De retour au coeur du village de Göreme, à la terrasse des cafés, les hommes discutent, boivent leur thé. La vie s'égrène au rythme du soleil d'avril... Il est presque 18 heures, le silence qui règne dans le village est brusquement interrompu par la voix du muezzin qui s'échappe du minaret de la mosquée, c'est l'appel à la prière...
La plongée dans les nombreuses vallées autour de la ville d'Ürgüp permet de mieux comprendre... Dans les nombreux villages qui jalonnent la route, les vestiges du passé côtoient le présent. Les premiers chrétiens, (VIe siècle), eux, ont marqué de leur empreinte la région. La vallée de Zelvé est une illustration de cette présence de l'homme. Il suffit de lever les yeux pour se rendre compte du nombre impressionnant d'habitations à caractère troglodytes dans cette partie de la Turquie. Des centaines, des milliers d'habitations se dévoilent, les unes après les autres le long des parois. En regardant de plus près, on voit encore les traces du passage de ces populations. Des pans entiers de cavités ont été noircis par les foyers qui étaient allumés pour se chauffer ou s'éclairer. Mais si les montagnes étaient habitées, les sous-sols de la région, également, ont été « habités ». Passage entre l'Orient et l'Occident, la Cappadoce a vécu de nombreuses invasions.
Aujourd'hui encore, ces traces sont toujours visibles. Quelques marches qui descendent vers une porte, une pièce noire se distingue à peine, nous sommes à l'entrée de l'ancienne ville souterraine d'Özkonak.
Là, sur plus de quinze mètres de profondeur, une colossale habitation se dévoile. Portes, système d'aération, système de fermeture de portes au moyen de gigantesques roues en pierre, greniers à blé, etc. Tout ce qu'il faut pour tenir un siège ! Et tout est là, en parfait état. Dans n'importe quel coin de Cappadoce, les indices d'un retour vers le passé sont à portée de mains.

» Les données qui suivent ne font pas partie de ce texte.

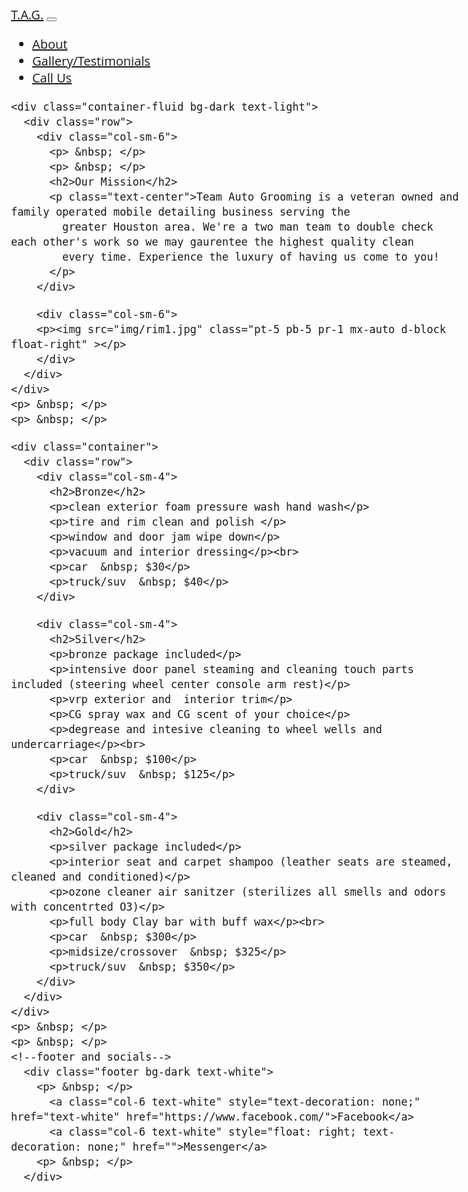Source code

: <?xml version="1.0" encoding="UTF-8"?>
<!DOCTYPE html>
<html xmlns="http://www.w3.org/1999/xhtml" xml:lang="en" lang="en">
<head>
<title>TAG mobile detailing</title>
<link rel="apple-touch-icon" sizes="180x180" href="/apple-touch-icon.png">
<link rel="icon" type="image/png" sizes="32x32" href="/favicon-32x32.png">
<link rel="icon" type="image/png" sizes="16x16" href="/favicon-16x16.png">
<link rel="manifest" href="/site.webmanifest">
<link rel="stylesheet" href="https://maxcdn.bootstrapcdn.com/bootstrap/4.3.1/css/bootstrap.min.css">
<script src="http://code.jquery.com/jquery-latest.min.js"></script>
<script src="http://codeorigin.jquery.com/ui/1.12.1/jquery-ui.min.js"></script>
<link href='https://fonts.googleapis.com/css?family=Carme' rel='stylesheet'>
<style>
body {
  font-family: 'Open Sans', sans-serif; font-size: 20px;
  }
h2 {
  font-weight: 800; text-align: center;
  }
p {
  font-weight: 100; font-size: 16px; margin: 0; padding: 3;
  white-space: normal;
  }    
</style>
</head>
<body>
<!--nav collapse bar-->
  <nav class="navbar navbar-expand-md bg-primary navbar-dark">
    <a class="navbar-brand" href="#">T.A.G.</a>
      <button class="navbar-toggler" type="button" data-toggle="collapse" data-target="#collapsibleNavbar">
        <span class="navbar-toggler-icon"></span>
      </button>
      <div class="collapse navbar-collapse" id="collapsibleNavbar">
        <ul class="navbar-nav">
          <li class="nav-item">
            <a class="nav-link" href="#">About</a>
          </li>
          <li class="nav-item">
            <a class="nav-link" href="#">Gallery/Testimonials</a>
          </li>
          <li class="nav-item">
            <a class="nav-link" href="#">Call Us</a>
          </li>      
        </ul>
      </div>  
    </nav>
<!--end nav bar-->

<!--about/mission-->
    <div class="container-fluid bg-dark text-light">
      <div class="row">
        <div class="col-sm-6">
          <p> &nbsp; </p>
          <p> &nbsp; </p>
          <h2>Our Mission</h2>
          <p class="text-center">Team Auto Grooming is a veteran owned and family operated mobile detailing business serving the
            greater Houston area. We're a two man team to double check each other's work so we may gaurentee the highest quality clean 
            every time. Experience the luxury of having us come to you!
          </p>
        </div>
  <!--IMAGE-->
        <div class="col-sm-6">
        <p><img src="img/rim1.jpg" class="pt-5 pb-5 pr-1 mx-auto d-block float-right" ></p>
        </div>  
      </div>
    </div>  
    <p> &nbsp; </p>
    <p> &nbsp; </p>
<!--(service bronze) (about us)-->
    <div class="container">
      <div class="row">  
        <div class="col-sm-4">
          <h2>Bronze</h2>
          <p>clean exterior foam pressure wash hand wash</p>
          <p>tire and rim clean and polish </p>
          <p>window and door jam wipe down</p>
          <p>vacuum and interior dressing</p><br>
          <p>car  &nbsp; $30</p>
          <p>truck/suv  &nbsp; $40</p>
        </div>    
  <!--(service silver) -->  
        <div class="col-sm-4">
          <h2>Silver</h2>
          <p>bronze package included</p>
          <p>intensive door panel steaming and cleaning touch parts included (steering wheel center console arm rest)</p>
          <p>vrp exterior and  interior trim</p>
          <p>CG spray wax and CG scent of your choice</p>
          <p>degrease and intesive cleaning to wheel wells and undercarriage</p><br>
          <p>car  &nbsp; $100</p>
          <p>truck/suv  &nbsp; $125</p>
        </div>    
  <!--gold serv-->
        <div class="col-sm-4">
          <h2>Gold</h2>
          <p>silver package included</p>
          <p>interior seat and carpet shampoo (leather seats are steamed, cleaned and conditioned)</p>
          <p>ozone cleaner air sanitzer (sterilizes all smells and odors with concentrted O3)</p>
          <p>full body Clay bar with buff wax</p><br>
          <p>car  &nbsp; $300</p>
          <p>midsize/crossover  &nbsp; $325</p>
          <p>truck/suv  &nbsp; $350</p>
        </div>
      </div>    
    </div>
    <p> &nbsp; </p>
    <p> &nbsp; </p>
    <!--footer and socials-->
      <div class="footer bg-dark text-white">
        <p> &nbsp; </p>
          <a class="col-6 text-white" style="text-decoration: none;" href="text-white" href="https://www.facebook.com/">Facebook</a>
          <a class="col-6 text-white" style="float: right; text-decoration: none;" href="">Messenger</a>
        <p> &nbsp; </p>  
      </div>
          
</body>
</html>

Ainsi, tout ce que nous connaissons aujourd'hui, ce que nous sommes, ce sont dans ces montagnes que notre culture, notre histoire, puisent les réponses à ces interrogations.Roches sculptées, montagnes aux couleurs vives, la Cappadoce offre aussi d'autres beautés. Le long du canyon d'Ihlara, c'est une toute image de paysage cappadocien qui se dessine. Une descente en bordure de rivière est nécessaire pour s'en imprégner. Sur plus de 15 km, la rivière chemine entre les montagnes. L'endroit fait plus penser à un paysage méditerranéen qu'anatolien.
Autre endroit, autre atmosphère : Un samedi matin, la douce chaleur d'avril commence de monter sur la place du marché d'Ürgüp. Les marchands de fruits et de légumes haranguent les passants, la multitude de couleurs accroche l'oeil, les odeurs d'épices chatouillent les narines, toute la saveur d'une journée en Cappadoce en train de naître...
Une magie qui continue du côté du village d'Ortishar. Là, au milieu d'antiquités, entre narghilé d'époque et sabre ottoman, on découvre le truculent Ali, une figure locale qui déclame ses compositions poétiques.
Des formes de relief incomparables, des couleurs uniques, des saveurs suprêmes, des images d'Orient et d'Occident, la Cappadoce constituent une sorte de « pont » entre deux continents. Un endroit où les influences se mêlent et s'entremêlent. Une autre planète ? Non... Simplement un lieu à aimer.